This function maps data from PCollection objects to an array of Strings, which is eventually converted into a set of CSV values and loaded into SingleStore. Here's an example:

Java

public static class MyRowDataMapper implements SingleStoreIO.UserDataMapper<MyRow> {
    @Override
    public List<String> mapRow(MyRow element) {
        List<String> res = new ArrayList<>();
        res.add(element.id().toString());
        res.add(element.name());
        return res;
    }
}

Example

The following example shows how to connect to a SingleStore cluster from Apache Beam using the SingleStore I/O connector and perform read/write operations.

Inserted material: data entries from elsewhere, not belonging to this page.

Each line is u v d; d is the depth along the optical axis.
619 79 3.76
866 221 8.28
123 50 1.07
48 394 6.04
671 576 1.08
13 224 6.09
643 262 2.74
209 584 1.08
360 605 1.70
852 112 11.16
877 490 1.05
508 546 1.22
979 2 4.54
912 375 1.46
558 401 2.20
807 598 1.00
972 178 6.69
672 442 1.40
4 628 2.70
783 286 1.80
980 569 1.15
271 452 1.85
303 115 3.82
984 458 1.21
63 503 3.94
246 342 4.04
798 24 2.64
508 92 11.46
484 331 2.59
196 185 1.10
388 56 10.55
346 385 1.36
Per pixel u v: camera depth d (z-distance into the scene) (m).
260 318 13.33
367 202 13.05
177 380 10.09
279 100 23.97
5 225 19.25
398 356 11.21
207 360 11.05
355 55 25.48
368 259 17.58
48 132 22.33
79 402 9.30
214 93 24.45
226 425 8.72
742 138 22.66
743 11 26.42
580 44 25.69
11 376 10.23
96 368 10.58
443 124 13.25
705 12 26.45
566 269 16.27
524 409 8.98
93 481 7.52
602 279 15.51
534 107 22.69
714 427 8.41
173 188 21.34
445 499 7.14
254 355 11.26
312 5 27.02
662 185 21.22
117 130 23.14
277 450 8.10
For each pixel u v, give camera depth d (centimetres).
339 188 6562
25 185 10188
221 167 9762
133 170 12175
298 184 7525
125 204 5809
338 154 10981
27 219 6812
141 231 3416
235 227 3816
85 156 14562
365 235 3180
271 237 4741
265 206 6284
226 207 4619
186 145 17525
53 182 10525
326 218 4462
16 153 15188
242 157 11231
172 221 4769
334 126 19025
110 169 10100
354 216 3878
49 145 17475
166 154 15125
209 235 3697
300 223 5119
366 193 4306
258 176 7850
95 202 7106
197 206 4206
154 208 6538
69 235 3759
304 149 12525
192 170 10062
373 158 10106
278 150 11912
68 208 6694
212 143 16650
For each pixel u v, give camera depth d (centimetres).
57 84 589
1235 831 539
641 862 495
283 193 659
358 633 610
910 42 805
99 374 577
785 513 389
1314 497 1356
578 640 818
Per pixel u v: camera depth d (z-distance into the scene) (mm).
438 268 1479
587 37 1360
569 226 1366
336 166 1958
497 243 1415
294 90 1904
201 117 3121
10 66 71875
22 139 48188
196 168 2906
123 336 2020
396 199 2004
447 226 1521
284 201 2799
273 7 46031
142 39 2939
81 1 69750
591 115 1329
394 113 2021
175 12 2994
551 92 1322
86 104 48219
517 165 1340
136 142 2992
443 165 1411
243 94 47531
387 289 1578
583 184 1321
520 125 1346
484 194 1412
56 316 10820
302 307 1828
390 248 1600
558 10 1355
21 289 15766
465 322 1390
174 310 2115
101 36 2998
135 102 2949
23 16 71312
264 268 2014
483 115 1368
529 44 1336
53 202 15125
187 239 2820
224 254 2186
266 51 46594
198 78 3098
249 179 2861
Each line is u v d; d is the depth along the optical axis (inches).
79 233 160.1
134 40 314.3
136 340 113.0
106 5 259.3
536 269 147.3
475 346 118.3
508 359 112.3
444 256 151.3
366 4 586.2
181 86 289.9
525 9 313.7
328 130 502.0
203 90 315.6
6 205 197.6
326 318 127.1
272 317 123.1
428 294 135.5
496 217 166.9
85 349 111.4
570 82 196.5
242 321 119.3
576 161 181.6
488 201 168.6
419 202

Connect to your SingleStore cluster, and run the following commands:

SQL

CREATE DATABASE dbExample;
USE dbExample;

CREATE TABLE readExample (
	ID INT,
	Name VARCHAR(32)
);

CREATE TABLE writeExample (
	ID INT,
	Name VARCHAR(32)
);

INSERT INTO readExample VALUES
(1, 'Adam'),
(2, 'Bill'),
(3, 'Clark'),
(4, 'Dennis'),
(5, 'Erik'),
(6, 'Finn'),
(7, 'Grace'),
(8, 'Henry');

Create a Maven project, and add the following dependencies to your pom.xml file:

XML

<groupId>com.s2</groupId>
  <artifactId>s2BeamExample</artifactId>
  <version>1.0</version>

  <dependencies>
    <!-- https://mvnrepository.com/artifact/org.apache.beam/beam-runners-direct-java -->
    <dependency>
      <groupId>org.apache.beam</groupId>
      <artifactId>beam-runners-direct-java</artifactId>
      <version>2.44.0</version>
      <scope>runtime</scope>
    </dependency>

    <!-- https://mvnrepository.com/artifact/com.singlestore/singlestore-jdbc-client -->
    <dependency>
      <groupId>com.singlestore</groupId>
      <artifactId>singlestore-jdbc-client</artifactId>
      <version>1.1.4</version>
    </dependency>

    <!-- https://mvnrepository.com/artifact/org.apache.beam/beam-sdks-java-io-singlestore -->
    <dependency>
      <groupId>org.apache.beam</groupId>
      <artifactId>beam-sdks-java-io-singlestore</artifactId>
      <version>2.44.0</version>
    </dependency>
  </dependencies>

Read Operation Example

Add the following Java code to the S2ReadExample class. It defines the data source configuration for the SingleStore I/O connection and reads the values from the readExample table as key/value pairs.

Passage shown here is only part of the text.